REQUIRED WORK =
Copy the listing that follows exactly. Its pictures do not belong in the copy.

SOURCE DATA =

◇ ◇ ◇ ◇ ◇ ◇ ◇

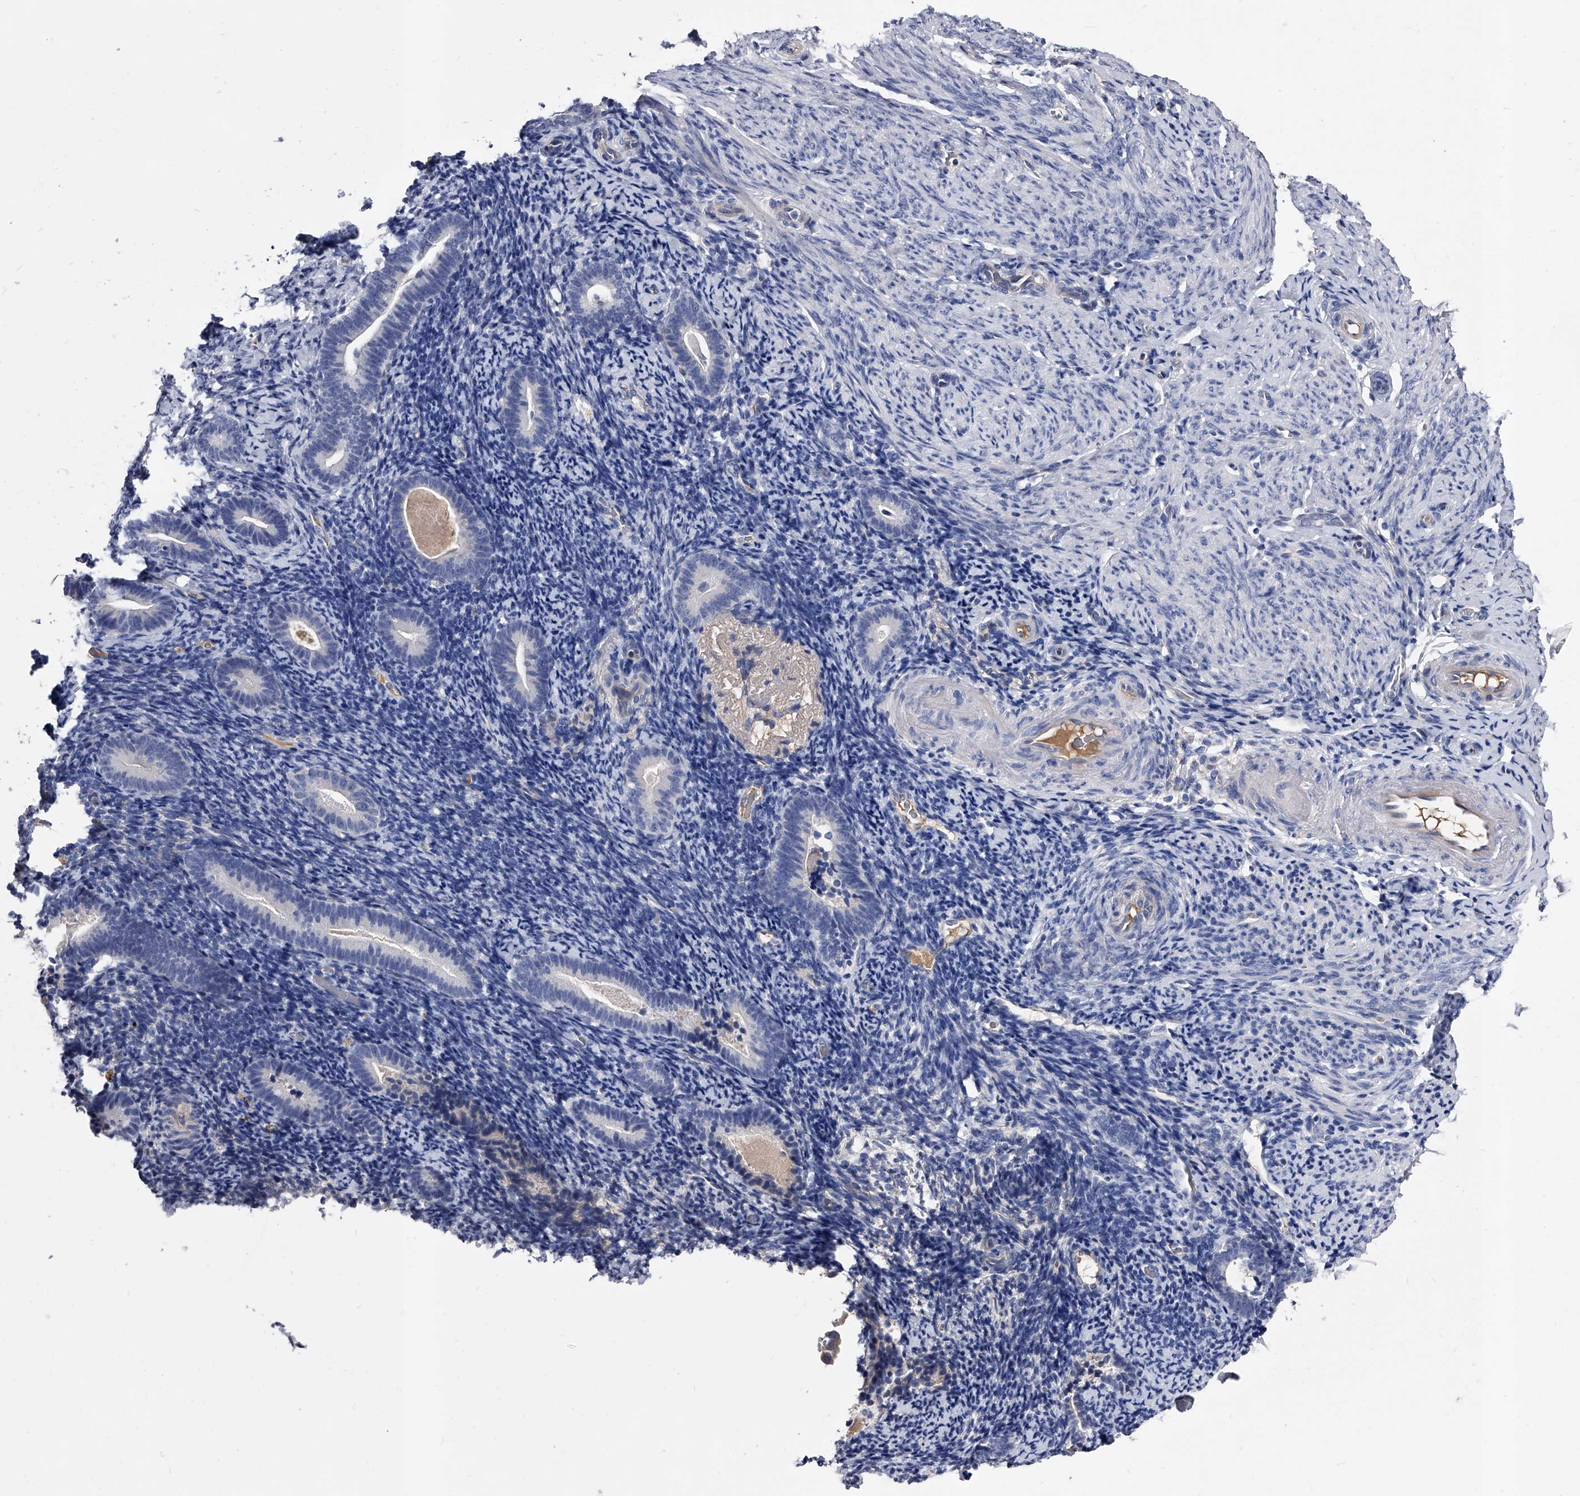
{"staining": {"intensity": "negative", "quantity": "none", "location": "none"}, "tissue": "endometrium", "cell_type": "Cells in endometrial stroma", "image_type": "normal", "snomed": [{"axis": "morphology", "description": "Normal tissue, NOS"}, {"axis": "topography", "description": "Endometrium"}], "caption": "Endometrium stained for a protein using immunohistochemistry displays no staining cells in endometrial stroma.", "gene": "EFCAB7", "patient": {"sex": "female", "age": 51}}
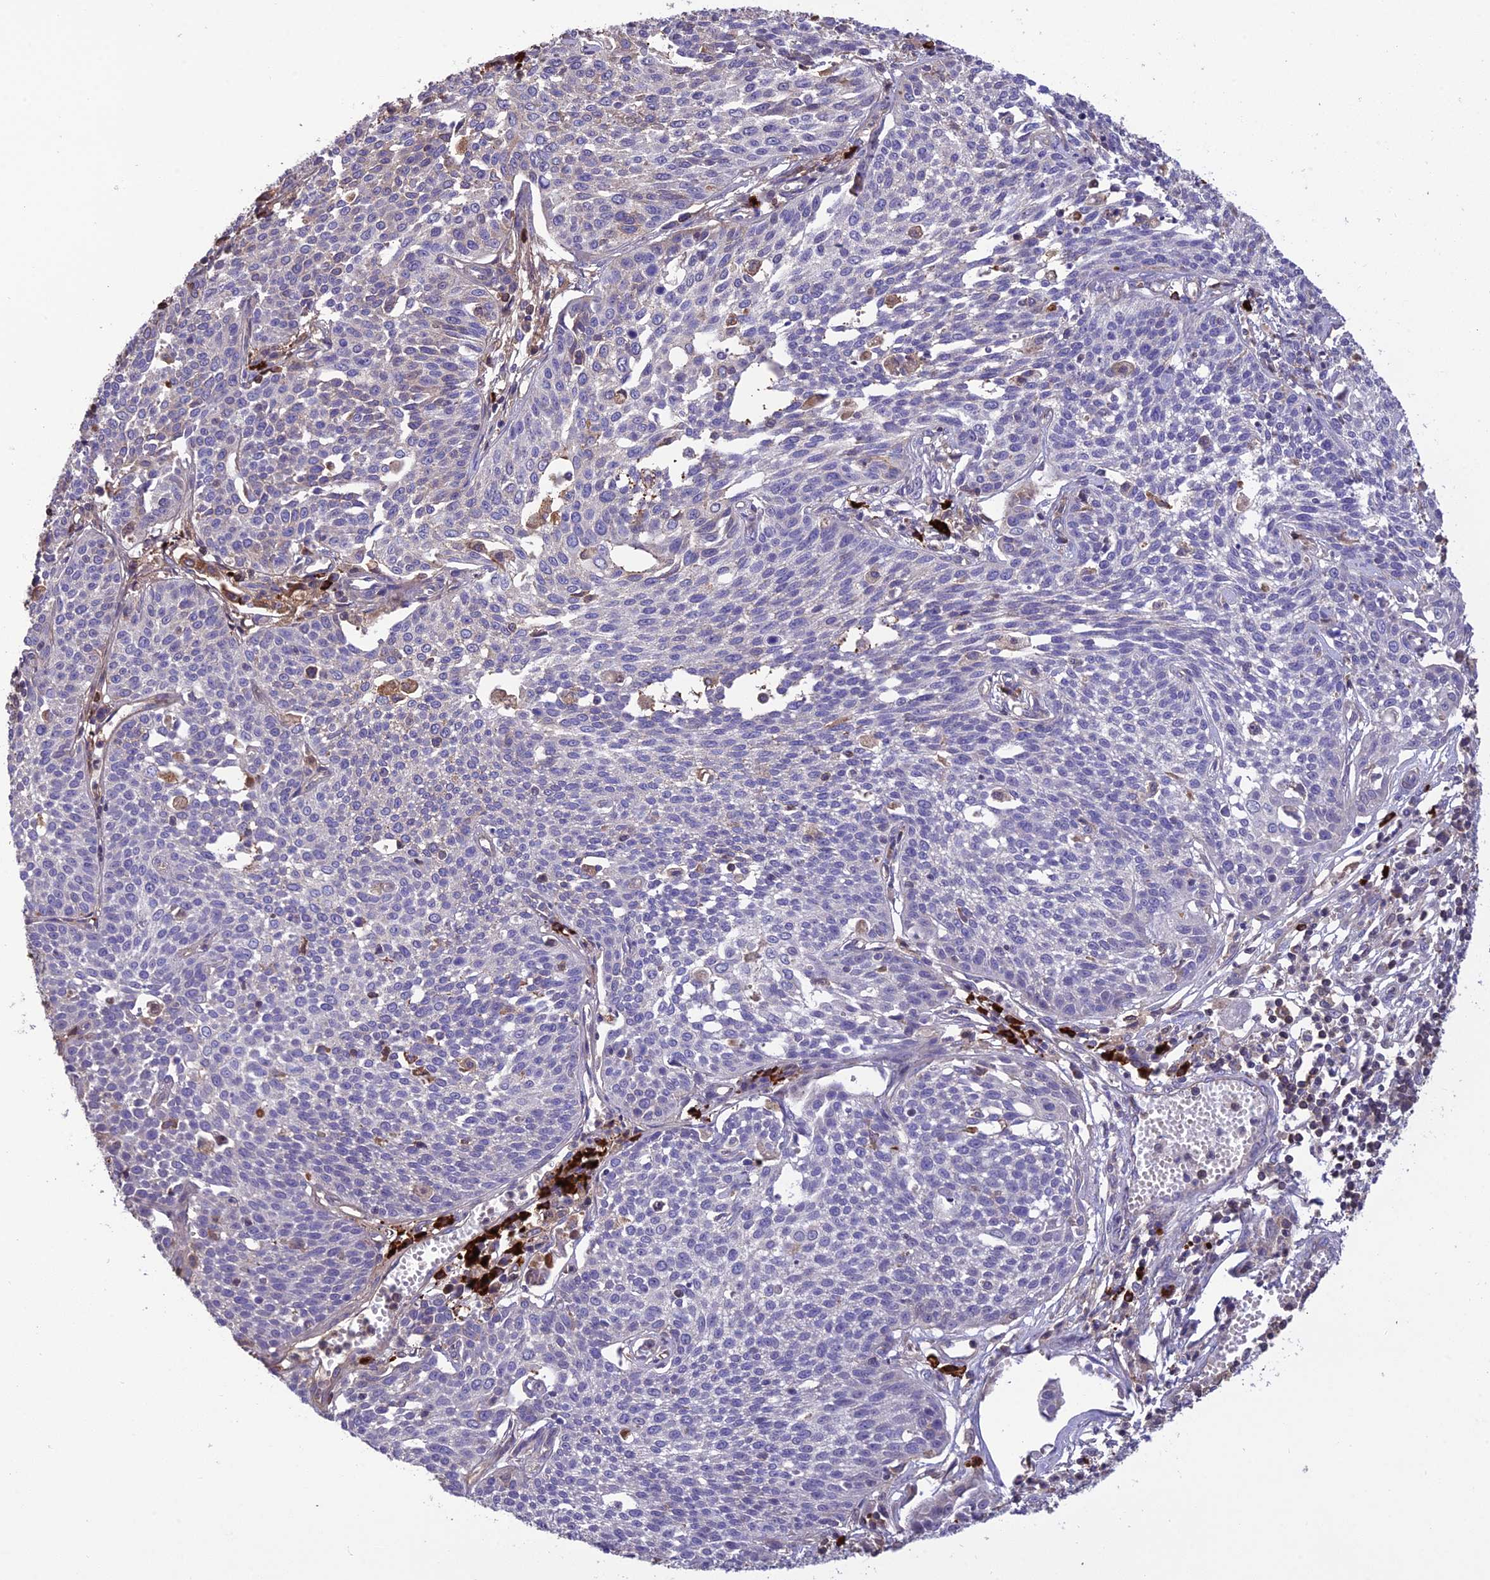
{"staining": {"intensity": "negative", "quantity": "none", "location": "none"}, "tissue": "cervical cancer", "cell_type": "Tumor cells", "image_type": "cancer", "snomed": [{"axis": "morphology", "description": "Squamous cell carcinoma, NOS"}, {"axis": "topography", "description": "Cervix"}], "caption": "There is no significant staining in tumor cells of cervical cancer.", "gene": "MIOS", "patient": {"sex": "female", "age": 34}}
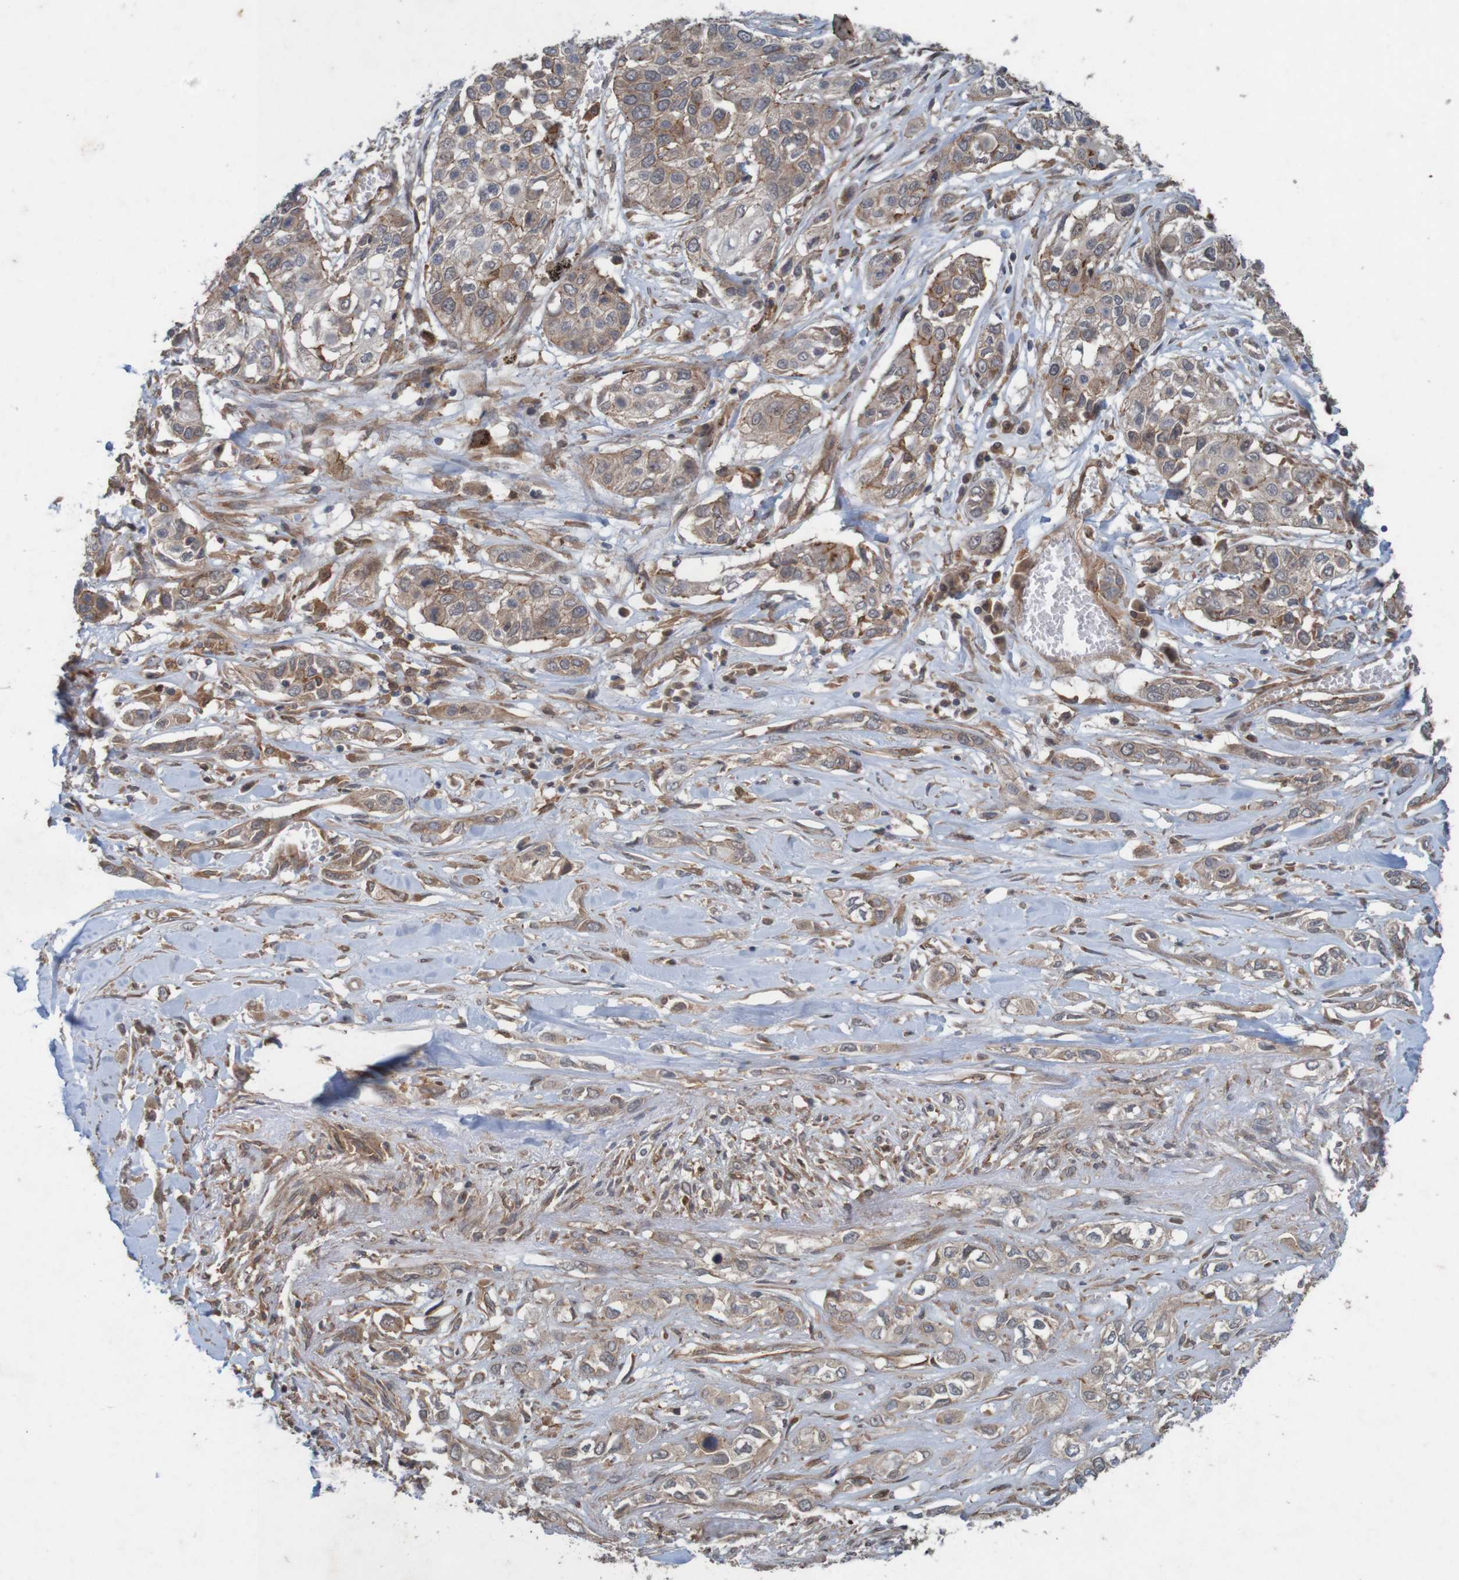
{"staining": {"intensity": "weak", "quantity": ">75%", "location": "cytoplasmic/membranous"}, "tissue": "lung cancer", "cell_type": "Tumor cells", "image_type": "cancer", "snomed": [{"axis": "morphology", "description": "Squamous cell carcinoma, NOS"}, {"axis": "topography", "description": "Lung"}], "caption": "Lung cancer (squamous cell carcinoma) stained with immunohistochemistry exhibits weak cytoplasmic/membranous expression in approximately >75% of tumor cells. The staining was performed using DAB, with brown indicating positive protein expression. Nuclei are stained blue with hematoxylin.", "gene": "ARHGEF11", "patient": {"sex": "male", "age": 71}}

◇ ◇ ◇ ◇ ◇ ◇ ◇

RESULT OF THIS EXERCISE =
{"staining": {"intensity": "negative", "quantity": "none", "location": "none"}, "tissue": "endometrium", "cell_type": "Cells in endometrial stroma", "image_type": "normal", "snomed": [{"axis": "morphology", "description": "Normal tissue, NOS"}, {"axis": "topography", "description": "Endometrium"}], "caption": "Endometrium stained for a protein using immunohistochemistry displays no staining cells in endometrial stroma.", "gene": "EFCAB7", "patient": {"sex": "female", "age": 51}}
{"staining": {"intensity": "negative", "quantity": "none", "location": "none"}, "tissue": "cervical cancer", "cell_type": "Tumor cells", "image_type": "cancer", "snomed": [{"axis": "morphology", "description": "Squamous cell carcinoma, NOS"}, {"axis": "topography", "description": "Cervix"}], "caption": "There is no significant staining in tumor cells of cervical cancer.", "gene": "MIOS", "patient": {"sex": "female", "age": 34}}
{"staining": {"intensity": "weak", "quantity": ">75%", "location": "cytoplasmic/membranous"}, "tissue": "lung cancer", "cell_type": "Tumor cells", "image_type": "cancer", "snomed": [{"axis": "morphology", "description": "Squamous cell carcinoma, NOS"}, {"axis": "topography", "description": "Lung"}], "caption": "Lung cancer (squamous cell carcinoma) stained with immunohistochemistry exhibits weak cytoplasmic/membranous expression in approximately >75% of tumor cells. The staining was performed using DAB, with brown indicating positive protein expression. Nuclei are stained blue with hematoxylin.", "gene": "ARHGEF11", "patient": {"sex": "male", "age": 71}}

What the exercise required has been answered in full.